Sábado, 30 de maio de 2026

Governo federal prorroga a isenção de impostos sobre querosene de aviação e biodiesel até 31 de julho

Um decreto do governo federal publicado nesta sexta-feira (29) prorrogou a isenção de impostos sobre a venda e importação de querosene de aviação (QAV) e do biodiesel até 31 de julho. A medida faz parte de um pacote de ações para conter a alta dos combustíveis, pressionados pela escalada do preço do petróleo em meio à guerra no Oriente Médio.

Segundo o governo, a medida unifica a metodologia e simplifica a forma dos pagamentos às empresas. “Permanece, contudo, a obrigação de importadores e produtores repassarem integralmente os benefícios ao preço final do combustível”, diz, em nota.
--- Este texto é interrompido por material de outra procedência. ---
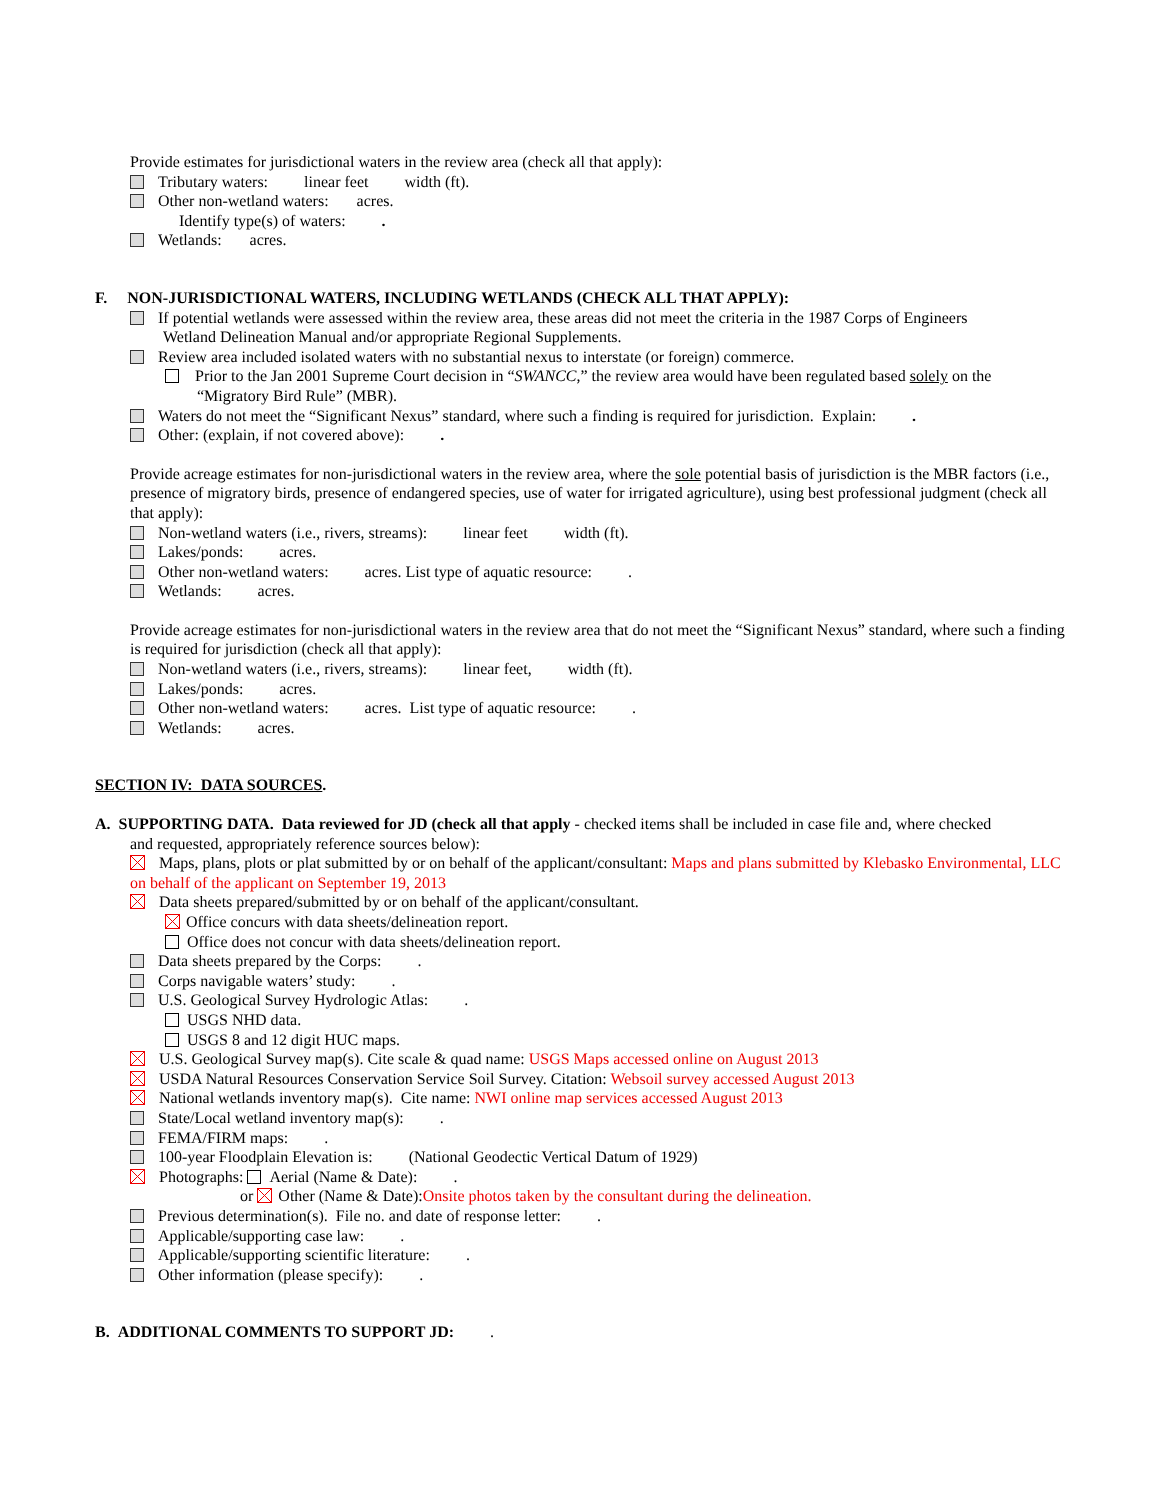Provide estimates for jurisdictional waters in the review area (check all that apply):
Tributary waters: linear feet width (ft).
Other non-wetland waters: acres.
Identify type(s) of waters: .
Wetlands: acres.
F. NON-JURISDICTIONAL WATERS, INCLUDING WETLANDS (CHECK ALL THAT APPLY):
If potential wetlands were assessed within the review area, these areas did not meet the criteria in the 1987 Corps of Engineers
Wetland Delineation Manual and/or appropriate Regional Supplements.
Review area included isolated waters with no substantial nexus to interstate (or foreign) commerce.
Prior to the Jan 2001 Supreme Court decision in “SWANCC,” the review area would have been regulated based solely on the
“Migratory Bird Rule” (MBR).
Waters do not meet the “Significant Nexus” standard, where such a finding is required for jurisdiction. Explain: .
Other: (explain, if not covered above): .
Provide acreage estimates for non-jurisdictional waters in the review area, where the sole potential basis of jurisdiction is the MBR factors (i.e., presence of migratory birds, presence of endangered species, use of water for irrigated agriculture), using best professional judgment (check all that apply):
Non-wetland waters (i.e., rivers, streams): linear feet width (ft).
Lakes/ponds: acres.
Other non-wetland waters: acres. List type of aquatic resource: .
Wetlands: acres.
Provide acreage estimates for non-jurisdictional waters in the review area that do not meet the “Significant Nexus” standard, where such a finding is required for jurisdiction (check all that apply):
Non-wetland waters (i.e., rivers, streams): linear feet, width (ft).
Lakes/ponds: acres.
Other non-wetland waters: acres. List type of aquatic resource: .
Wetlands: acres.
SECTION IV: DATA SOURCES.
A. SUPPORTING DATA. Data reviewed for JD (check all that apply - checked items shall be included in case file and, where checked
and requested, appropriately reference sources below):
Maps, plans, plots or plat submitted by or on behalf of the applicant/consultant: Maps and plans submitted by Klebasko Environmental, LLC on behalf of the applicant on September 19, 2013
Data sheets prepared/submitted by or on behalf of the applicant/consultant.
Office concurs with data sheets/delineation report.
Office does not concur with data sheets/delineation report.
Data sheets prepared by the Corps: .
Corps navigable waters’ study: .
U.S. Geological Survey Hydrologic Atlas: .
USGS NHD data.
USGS 8 and 12 digit HUC maps.
U.S. Geological Survey map(s). Cite scale & quad name: USGS Maps accessed online on August 2013
USDA Natural Resources Conservation Service Soil Survey. Citation: Websoil survey accessed August 2013
National wetlands inventory map(s). Cite name: NWI online map services accessed August 2013
State/Local wetland inventory map(s): .
FEMA/FIRM maps: .
100-year Floodplain Elevation is: (National Geodectic Vertical Datum of 1929)
Photographs: Aerial (Name & Date): .
or Other (Name & Date):Onsite photos taken by the consultant during the delineation.
Previous determination(s). File no. and date of response letter: .
Applicable/supporting case law: .
Applicable/supporting scientific literature: .
Other information (please specify): .
B. ADDITIONAL COMMENTS TO SUPPORT JD: .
O benefício — que reduz custos para companhias aéreas e produtores de combustíveis, e pode ajudar a conter repasses de preços ao consumidor — terminaria neste domingo (31). O querosene de aviação é um insumo sensível para o setor, visto que, de acordo com a Associação Brasileira das Empresas Aéreas (Abear), passou a representar cerca de 45% do custo operacional das companhias aéreas após aumento anunciado pela Petrobras mês passado.

A medida prorroga uma das ações do pacote anunciado em abril. Na ocasião, o governo anunciou um conjunto de medidas para reduzir o impacto da alta do petróleo sobre os combustíveis no país.

Segundo o ministro do Planejamento, Bruno Moretti, o custo total das medidas anunciadas será de R$ 30,5 bilhões.

Ele afirmou, no entanto, que esse valor não terá impacto nas contas públicas, porque deve ser compensado por outras receitas do governo, como a arrecadação com o óleo diesel e os royalties do petróleo — valores pagos por empresas pela exploração de petróleo.

As medidas incluem a concessão de subvenção — uma espécie de ajuda financeira do governo — para reduzir o preço de alguns combustíveis.

Serão contemplados o diesel importado, o Gás Liquefeito de Petróleo (GLP), mais conhecido como gás de cozinha, e o querosene de aviação.

Entre as medidas anunciadas pelo governo estão:

– subvenção ao diesel (importado e ao produzido no Brasil);
– isenção de impostos federais sobre o biodiesel;
– subvenção ao gás de cozinha;
– subvenção ao querosene da aviação; e
– linhas de crédito para o setor aéreo.

No conjunto, as iniciativas anunciadas inicialmente estimavam um impacto fiscal de R$ 31 bilhões, a serem compensados principalmente pelo imposto sobre exportação de petróleo. No entanto, o governo lançou novas medidas, como a subvenção à gasolina. No início desta semana, o benefício foi formalizado em R$ 0,44 por litro.